1. Be aware that you have a choice. The most common reactions to politics at work are either fight or flight, but it takes more than just instinctive reactions to win in office politics. Instinctive fight reactions will only cause more resistance to whatever you are trying to achieve; instinctive flight reactions only label you as a pushover that people can easily take for granted. Neither option is appealing for career growth. Recognize that no matter how bad the circumstances, you have a choice in choosing how you feel and react.
2. Know what you are trying to achieve. When conflicts happen, it’s easy to be sucked into tunnel-vision and focus on immediate differences. That’s a self-defeating approach. Chances are you’ll only invite more resistance by focusing on differences in people’s positions or opinions. The way to mitigate this is to focus on the business objectives. In light of what’s best for the business, discuss the pros and cons of each option. It’s much easier to eat the humble pie and back off when the chosen approach is best for the business. By learning to steer the discussion in this direction, you will learn to disengage from petty differences and position yourself as someone who gets things done. Your boss will appreciate you as someone who is mature, strategic and trustworthy.

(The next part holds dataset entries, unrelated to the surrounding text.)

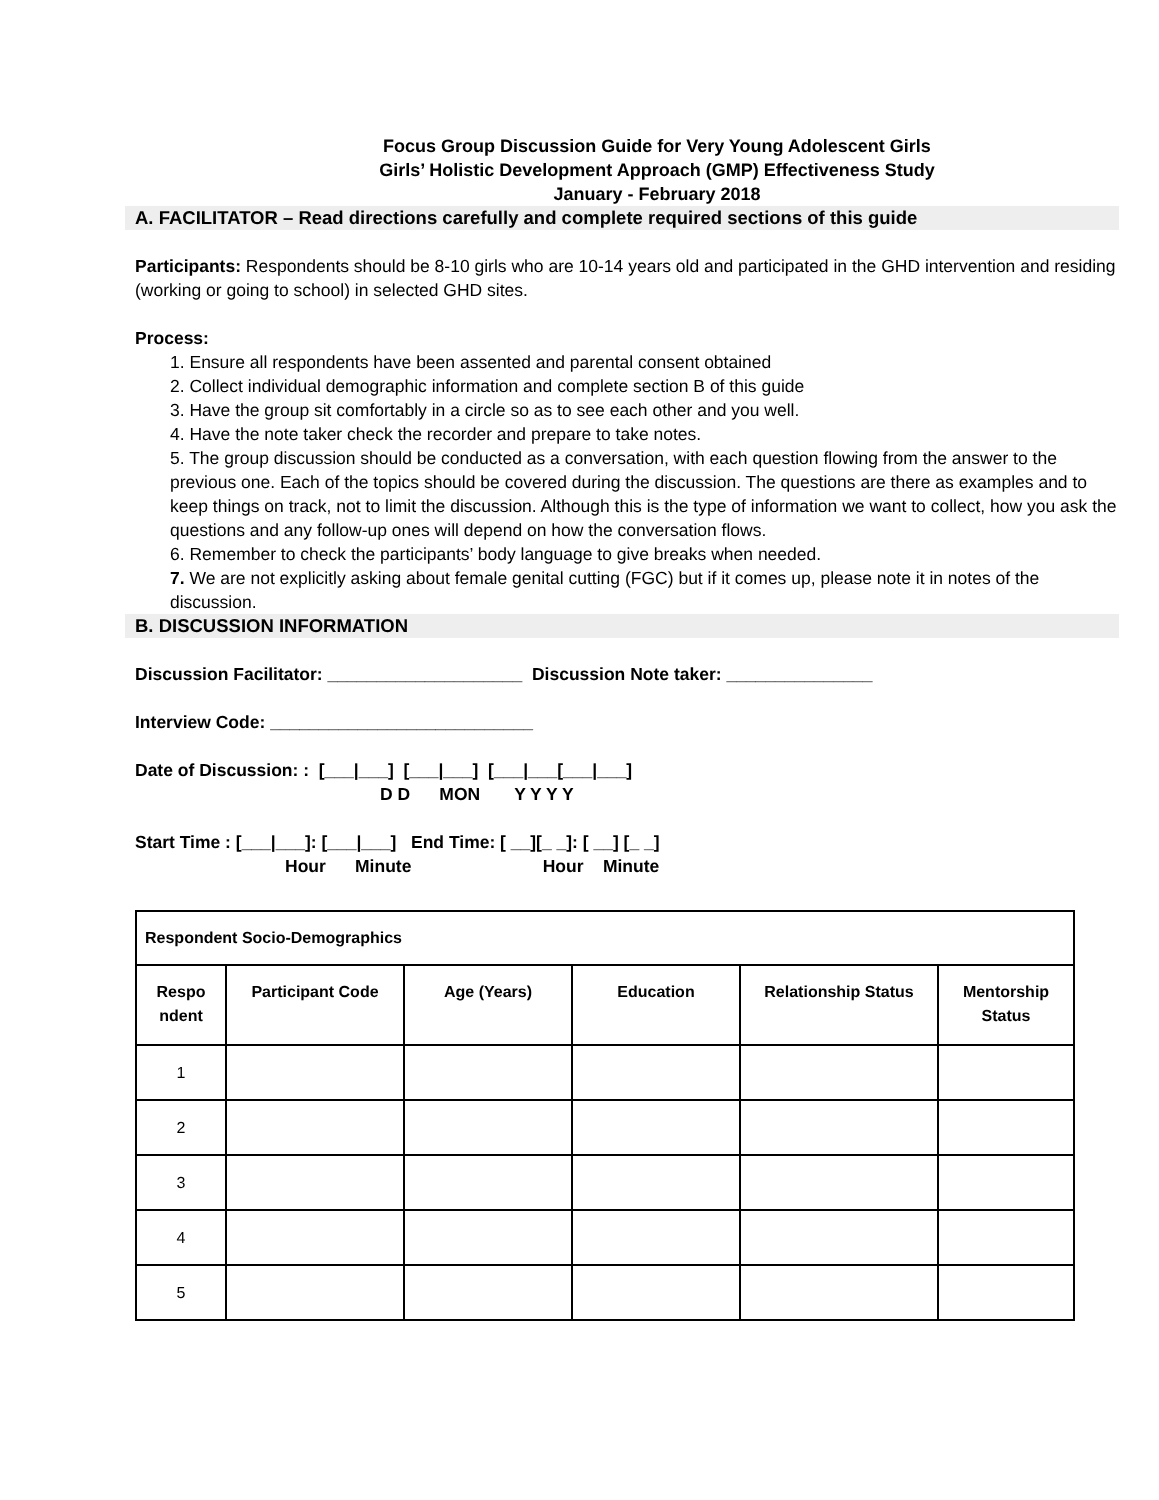Focus Group Discussion Guide for Very Young Adolescent Girls
Girls’ Holistic Development Approach (GMP) Effectiveness Study
January - February 2018
A. FACILITATOR – Read directions carefully and complete required sections of this guide
Participants: Respondents should be 8-10 girls who are 10-14 years old and participated in the GHD intervention and residing (working or going to school) in selected GHD sites.
Process:
1. Ensure all respondents have been assented and parental consent obtained
2. Collect individual demographic information and complete section B of this guide
3. Have the group sit comfortably in a circle so as to see each other and you well.
4. Have the note taker check the recorder and prepare to take notes.
5. The group discussion should be conducted as a conversation, with each question flowing from the answer to the previous one. Each of the topics should be covered during the discussion. The questions are there as examples and to keep things on track, not to limit the discussion. Although this is the type of information we want to collect, how you ask the questions and any follow-up ones will depend on how the conversation flows.
6. Remember to check the participants’ body language to give breaks when needed.
7. We are not explicitly asking about female genital cutting (FGC) but if it comes up, please note it in notes of the discussion.
B. DISCUSSION INFORMATION
Discussion Facilitator: ____________________ Discussion Note taker: _______________
Interview Code: ___________________________
Date of Discussion: : [___|___] [___|___] [___|___[___|___]
D D MON Y Y Y Y
Start Time : [___|___]: [___|___] End Time: [ __][_ _]: [ __] [_ _]
Hour Minute Hour Minute
| Respondent Socio-Demographics | | | | | |
| --- | --- | --- | --- | --- | --- |
| Respo ndent | Participant Code | Age (Years) | Education | Relationship Status | Mentorship Status |
| 1 | | | | | |
| 2 | | | | | |
| 3 | | | | | |
| 4 | | | | | |
| 5 | | | | | |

3. Focus on your circle of influence. At work, there are often issues over which we have very little control. It’s not uncommon to find corporate policies, client demands or boss mandates that conflict your personal interests. Instead of feeling victimized and complaining about the situation, focus on the things that you can do to change it -- within your circle of influence. This is a very empowering technique to overcome feelings of helplessness. It allows others to see you as someone who knows how to operate within given constraints. You may not be able to change the eventual outcome, but you can walk away knowing that you have done your best within the given circumstances. Constraints are all around in the workplace; with this approach, your boss will see you as someone who is positive and motivated.
4. Don’t take sides. In office politics, it is possible to find yourself stuck between two power figures who are at odds with each other. You find yourself being thrown around while they try to outwit each other and defend their own position. You can’t get them to agree on a common decision for a project, and neither of them wants to take ownership of issues. In cases like this, focus on the business objectives and don’t take sides -- even if you like one better than the other. Place them on a common communication platform and ensure open communications among all parties. By not taking sides, you’ll help to direct conflict resolution objectively. You’ll also build trust with both parties and keep engagements constructive.
5. Don’t get personal. In office politics, you’ll get angry with people. It happens. There will be times when you feel the urge to give that person a piece of your mind. Don’t. People tend to remember moments when they were humiliated or insulted. Even if you win this argument and get to feel really good about it for now, you’ll pay the price later when you need help from this person. What goes around comes around, especially at the workplace. To win in the office, you’ll want to build a network of allies. The last thing you want during a crisis is to have someone screw you up because they harbor ill intentions towards you -- all because you’d enjoyed a brief moment of emotional outburst at their expense.
6. Seek to understand, not to be understood. At the office and in life, we are more interested in getting others to understand us than to understand them first. Good business leaders have learned to suppress this urge. Surprisingly, seeking to understand is a very disarming technique. Once the other party feels that you understand where he/she is coming from, they will feel less defensive and be open to understand you in return. This sets the stage for open communications. Trying to arrive at a solution without first having this understanding is very difficult -- there’s too little trust and too much second-guessing.
7. Think win-win. Instinctively, we are often afraid to let someone else win because it implies losing for us. In business, that doesn’t have to be the case. Learn to think in terms of “How can we both win out of this situation?” Strive to seek out a resolution that is acceptable and beneficial to both parties. Thinking win-win is an enduring strategy that builds allies and helps you win in the long term.